Ama Allah'ınızı severseniz ya. Yani bunları hastaneye götürmek istersiniz, götürülmek istendi, direniş sergilendi ‘Ben hastaneye gitmem' dendi. Tedavi edilmek istendi ‘Ben tedavi ettirilmek istemiyorum' dendi. En sonunda geçen günlerde alındı, hastaneye götürülürken ondan bir gün önce, iki gün önce, beş gün önce, altı gün önce sürekli, ‘Hayati tehlikesi var' dendi. Doktorlar, ‘Hadi biz sizi götürüyoruz' dediğinde, ‘Ben kitap okuyorum, gitmek istemiyorum' dendi.

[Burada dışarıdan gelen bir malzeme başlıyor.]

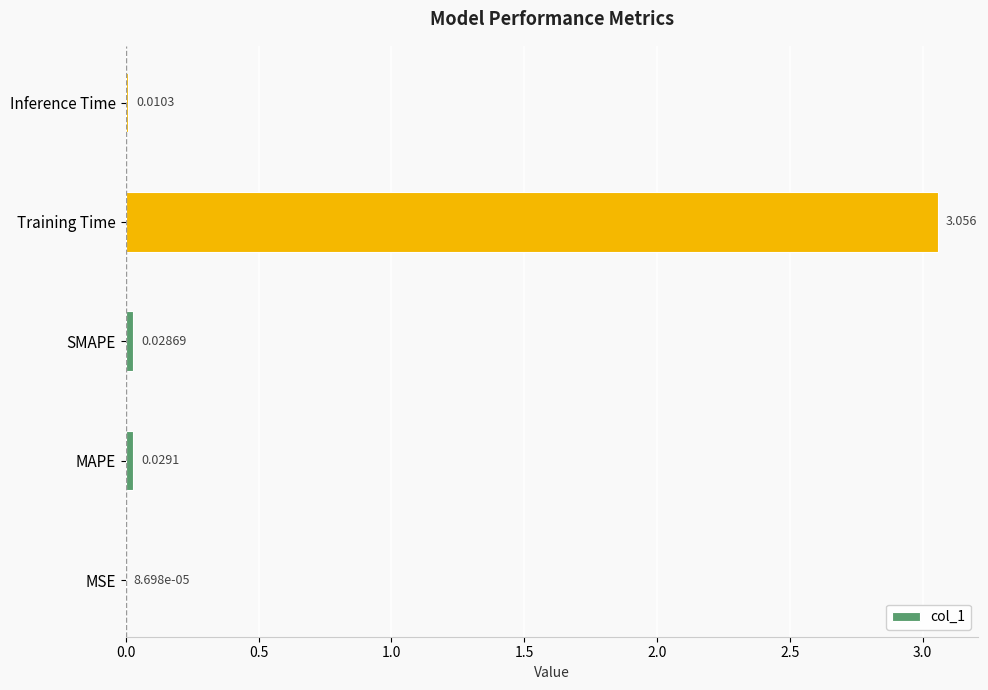

Between MAPE and Training Time, which is larger?

Training Time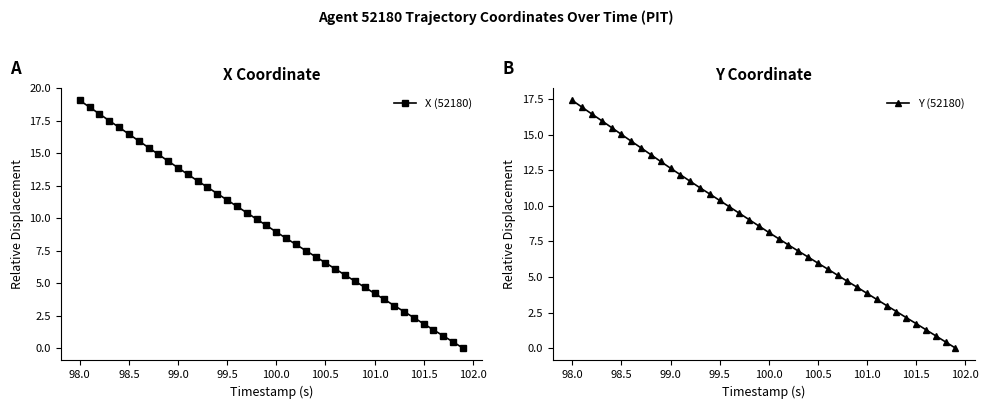

True or false: X (52180) has a value of 3.9 at 98.5.

False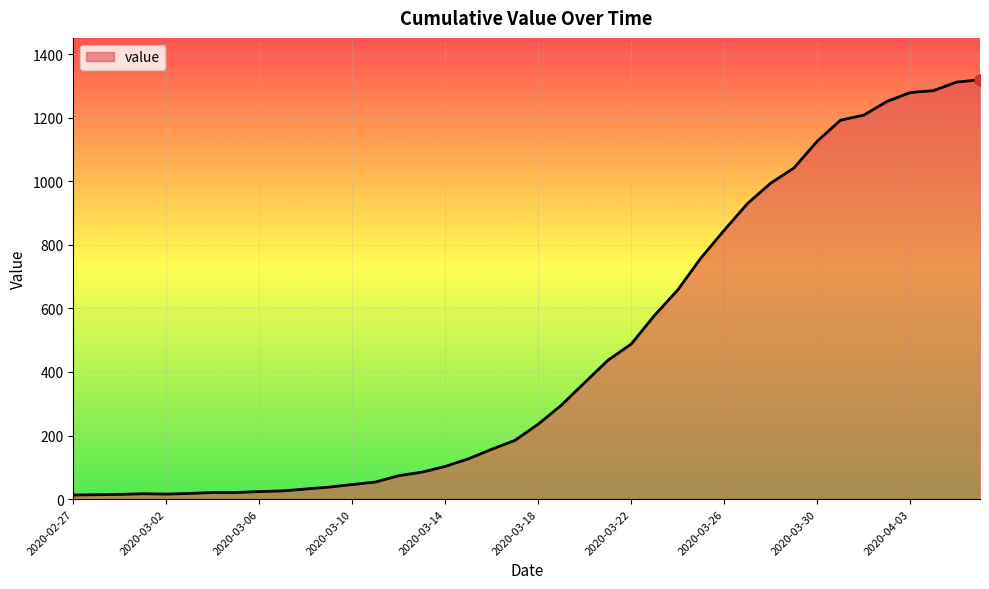

What is the greatest value displayed?

1319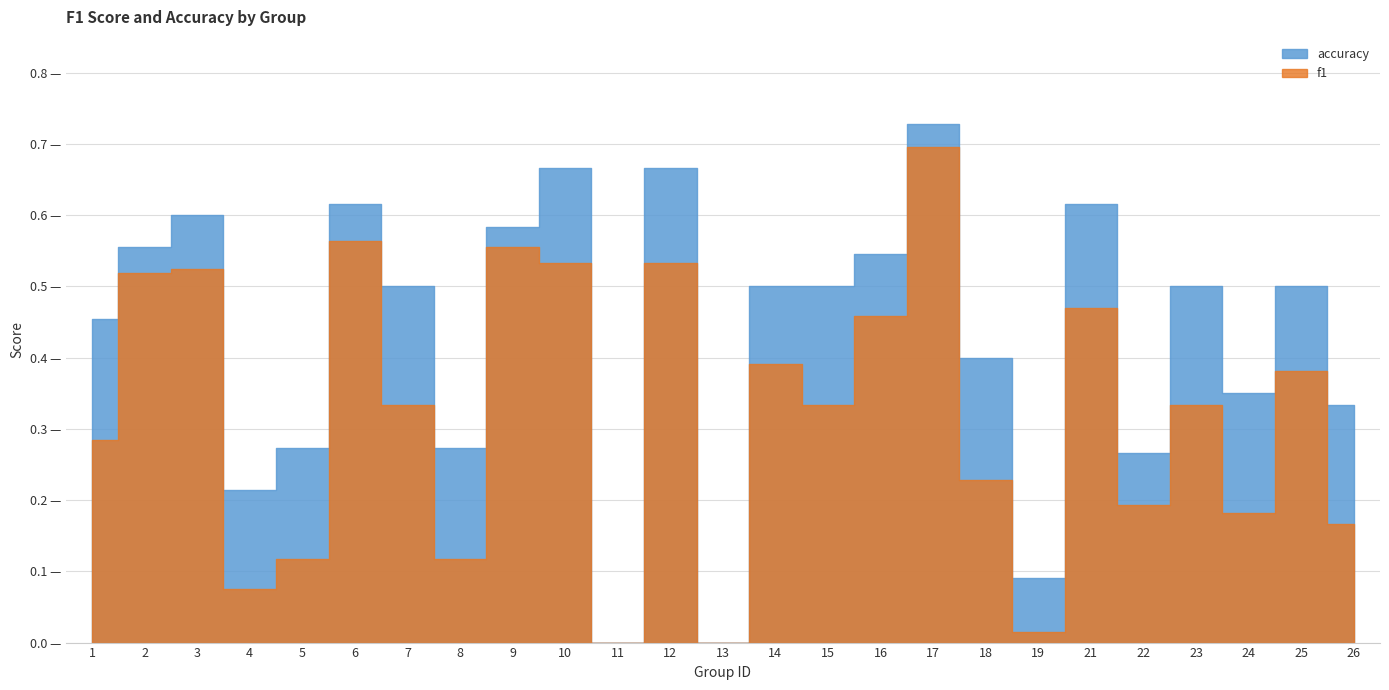

Does the chart display data point markers on the line(s)?

No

Bana lütfen birisi bunu izah etsin. Benim aklım, melekelerim bunu anlamaya yetmiyor."

'CİDDİ BİR TERÖR ÖRGÜTÜYLE KARŞI KARŞIYAYIZ'

CHP'li Ali Şeker'in, "OHAL Komisyonu niye çalışmıyor Sayın Bakan?" diye laf atması üzerine de İçişleri Bakanı Soylu, "Bakın, ben başka bir şey söylüyorum, siz başka bir şey söylüyorsunuz. Ben bir durum tespiti yapmaya çalışıyorum. Ve burada yargılama hukukun işidir. Yani mahkemesi ne zamansa bunu yargılayacaktır, ellerindeki bilgilerle ve belgelerle. Ama buna ait çok ciddi bir terör örgütüyle biz karşı karşıyayız. Bu terör örgütünün esaret altına aldığı insanları ve tehdit ettiği insanları hepimiz biliyoruz ve bu DHKP-C…" diye konuştu.

'BEN GÖRÜŞMEDİM AMA BAŞBAKAN YARDIMCISI AİLELERİYLE GÖRÜŞTÜ'

HDP'li Filiz Kerestecioğlu'nun, araya girerek, "Sayın Bakan, siz hiç görüştünüz mü?" diye sorması üzerine de Soylu, "Ben görüşmedim" yanıtını verdi. Kerestecioğlu'nun, "Görüşün o zaman" sözleri üzerine de Bakan Soylu, şöyle konuştu;

"Ama benim Başbakan Yardımcısı arkadaşım aileleriyle beraber görüştü ve aileleriyle beraber hepimizin bilgisi dâhilinde, Sayın Başbakanımızın bilgisi dâhilinde görüştü ve onlara çağrıda bulundu. Şunu çok net bir şekilde ifade etmek isterim: Elimizdeki bilgilerde ve belgelerde, yargıya aktardığımız bilgilerde —karar yargının kararıdır- hele son yaklaşık 200 kişinin üzerinde yapmış olduğumuz DHKP-C operasyonunda o operasyona mesnet teşkil eden bilgilerde bu kişilerin isimleri açık ve net bir şekilde geçmektedir. Ondan önce de vardı. Ben son bilgiyi size söylüyorum. Şimdi bütün bu varken bizim görevimiz eğer bunlar bir terör örgütünün elindeyse bunları bu terör örgütünden kurtarmak mıdır değil midir? Benim insan olarak birinci görevim bu…"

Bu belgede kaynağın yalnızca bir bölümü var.